Selasa, 21 Agustus 2012
Monsale’i, Ritual Adat Batui Untuk Hormati Leluhur
Di pedalaman wilayah Desa Kayowa, Kecamatan Batui, Kabupaten Banggai, Sulawesi Tengah, Jumat (10/12) lalu. Seorang sesepuh adat dengan ikat kepala kain merah tertutup helm menaiki tangga rig darat 1.500 HP HNPI-2 Hinen Cina. Rudin Kandau namanya, seorang sesepuh masyarakat adat Batui.

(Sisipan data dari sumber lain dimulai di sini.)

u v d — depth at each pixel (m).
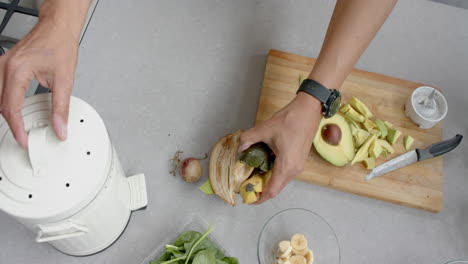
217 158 0.87
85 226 0.70
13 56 0.64
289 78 1.00
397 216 0.94
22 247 0.85
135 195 0.87
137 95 0.98
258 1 1.10
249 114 0.99
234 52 1.05
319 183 0.93
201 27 1.06
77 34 0.70
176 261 0.78
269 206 0.92
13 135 0.62
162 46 1.03
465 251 0.92
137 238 0.88
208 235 0.84
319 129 0.93
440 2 1.20
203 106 0.99
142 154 0.93
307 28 1.09
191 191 0.91
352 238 0.91
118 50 1.02
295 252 0.84
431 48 1.10
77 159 0.63
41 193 0.62
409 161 0.95
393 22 1.12
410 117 1.00
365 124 0.96
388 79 1.03
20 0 0.96
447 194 0.96
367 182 0.94
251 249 0.88
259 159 0.78
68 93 0.66
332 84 0.80
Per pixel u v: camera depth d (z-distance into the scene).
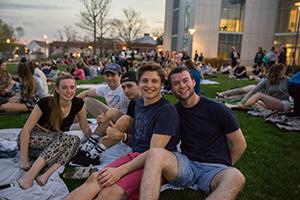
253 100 6.40
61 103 3.40
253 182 3.26
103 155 3.73
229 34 30.83
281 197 2.97
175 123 2.61
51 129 3.40
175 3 38.62
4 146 3.72
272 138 4.96
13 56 45.34
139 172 2.41
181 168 2.46
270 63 16.67
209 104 2.64
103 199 2.29
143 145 2.79
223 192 2.14
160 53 29.09
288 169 3.67
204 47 30.78
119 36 46.88
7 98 6.44
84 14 35.38
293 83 5.89
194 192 2.96
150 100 2.78
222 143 2.65
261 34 30.83
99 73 18.69
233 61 21.09
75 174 3.16
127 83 3.56
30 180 2.85
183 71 2.62
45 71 14.98
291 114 6.05
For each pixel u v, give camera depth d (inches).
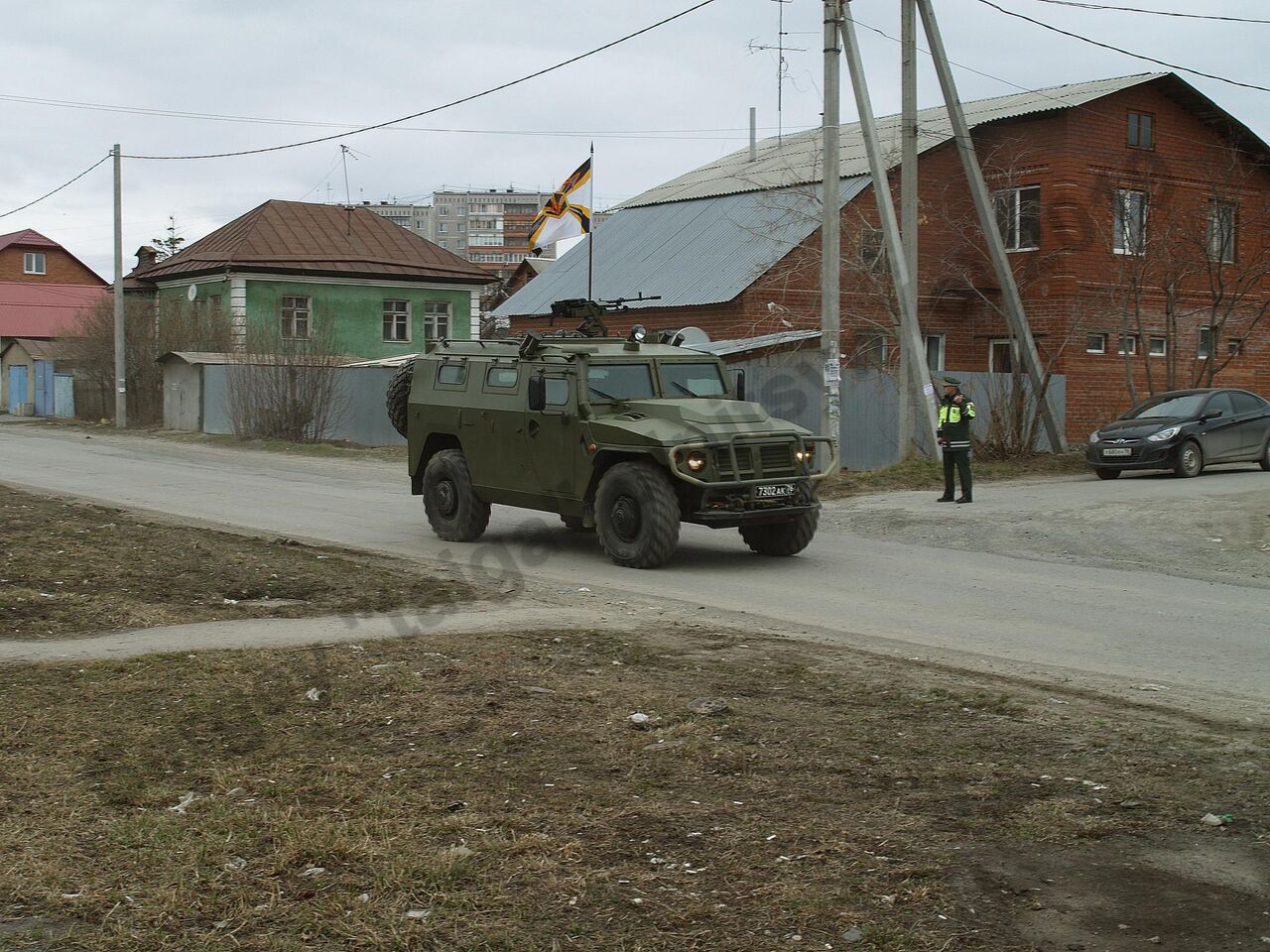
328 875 177.2
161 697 271.9
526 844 186.9
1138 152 1165.1
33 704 266.1
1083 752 234.7
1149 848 187.5
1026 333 895.7
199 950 154.9
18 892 170.7
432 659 307.9
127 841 188.2
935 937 158.6
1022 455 893.2
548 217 1194.0
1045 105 1144.8
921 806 205.3
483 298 2428.6
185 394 1455.5
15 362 1962.4
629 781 218.1
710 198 1359.5
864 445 895.7
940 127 1195.3
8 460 1019.3
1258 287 1245.7
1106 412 1160.8
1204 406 837.8
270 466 992.2
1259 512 606.2
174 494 757.9
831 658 320.5
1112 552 528.4
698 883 174.7
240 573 433.1
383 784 215.9
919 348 808.3
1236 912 166.1
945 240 1176.2
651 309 1203.9
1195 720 259.9
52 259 2635.3
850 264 1003.9
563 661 310.0
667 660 315.0
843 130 1443.2
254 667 298.0
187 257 1825.8
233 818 197.3
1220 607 406.9
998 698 275.4
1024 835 192.1
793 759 230.5
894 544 565.3
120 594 396.2
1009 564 505.0
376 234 1838.1
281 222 1782.7
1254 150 1211.9
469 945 155.8
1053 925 162.2
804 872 178.4
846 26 754.2
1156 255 1047.6
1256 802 206.2
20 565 437.4
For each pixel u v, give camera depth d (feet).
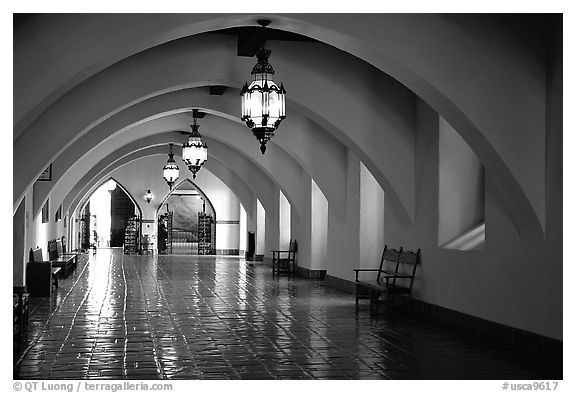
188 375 23.63
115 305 41.91
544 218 27.53
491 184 31.37
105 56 26.91
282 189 64.95
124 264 77.71
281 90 30.12
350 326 34.42
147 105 48.60
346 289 51.75
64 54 26.66
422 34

Di rig floor yang berdiri kokoh di puncak bukit itu ia berhenti, lantas tangannya mencelup darah ayam dari mangkuk yang dibawanya dan melumuri bit (mata bor) yang akan digunakan untuk menajak tanah di kedalaman 2.500-an meter. Berikutnya, giliran rotary table, casing (pipa bor), dan ruang kontrol yang dilumuri. Sejenak hiruk-pikuk di rig terhenti. Para roughneck dan derrick-man yang bekerja memberi waktu untuk ritual ini. Driller bahkan rela ruang kontrolnya dimasuki untuk dilumuri darah ayam. Setelah itu ia pun turun dan ritual adat “Monsale’i” pun selesai.

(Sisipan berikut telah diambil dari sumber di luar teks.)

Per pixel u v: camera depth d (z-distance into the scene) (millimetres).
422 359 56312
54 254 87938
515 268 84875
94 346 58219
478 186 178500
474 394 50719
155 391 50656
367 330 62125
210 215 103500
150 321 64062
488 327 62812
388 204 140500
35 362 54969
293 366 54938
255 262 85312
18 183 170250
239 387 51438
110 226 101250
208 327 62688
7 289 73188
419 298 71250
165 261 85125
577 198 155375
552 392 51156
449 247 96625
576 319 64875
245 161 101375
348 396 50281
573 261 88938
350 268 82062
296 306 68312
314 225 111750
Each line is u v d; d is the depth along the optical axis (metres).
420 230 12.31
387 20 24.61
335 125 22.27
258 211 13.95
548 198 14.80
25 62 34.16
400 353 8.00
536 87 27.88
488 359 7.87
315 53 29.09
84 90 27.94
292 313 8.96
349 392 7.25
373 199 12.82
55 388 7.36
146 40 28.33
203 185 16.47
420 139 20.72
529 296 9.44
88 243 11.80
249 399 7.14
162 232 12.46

Sebelumnya, di hadapan sebuah tatakan bertingkat dari kayu setinggi orang dewasa dengan hiasan janur kuning, ia berdiri dan berseru dalam bahasa Batui untuk memohon kepada leluhur agar pengeboran gas di Struktur Maleoraja itu sukses tanpa hambatan dan gangguan apapun, sehingga gas alam yang terpendam di lekuk-lekuk tanah di bawah bukit tersebut dapat ditemukan. Penemuan gas itu, katanya, akan sangat berguna bagi kemakmuran negara dan daerah, terlebih bagi masyarakat Batui. “Itu untuk keselamatan perusahaan,” kata Rudin.
Sebagai persembahan dari permohonan itu, di atas tatakan bertingkat yang menghadap kiblat disajikan berbagai menu makanan untuk makhluk halus. Ada bubur dan udang rebus yang masing-masing dibungkus dengan daun bomban. Juga ada buah pinang, daun dan buah sirih serta kapur makan dari bubuk cangkang kalantude, jenis kerang dalam bahasa setempat yang telah dibakar kemudian ditumbuk halus. Tak lupa juga tembakau dan lintingans rokok dari daun pisang yang telah mengering.
Ada juga dua batang bambu ukuran kecil yang dipotong pendek dan diisi masing-masing dengan bubur dan air bubur. Juga “buyu”, semacam ketupat yang dianyam lonjong khas Batui berisi beras pulut. Serta empat buah kain dengan motif berbeda dilengkapi songkok dan kerudung digantungkan pada sebuah bambu. Sebagai atribut, sebuah bendera warna merah dikibarkan di tiang bambu yang pendek dilengkapi kemenyan. Sementara sebilah parang, tombak pendek dan perisai diikatkan pada tatakan itu.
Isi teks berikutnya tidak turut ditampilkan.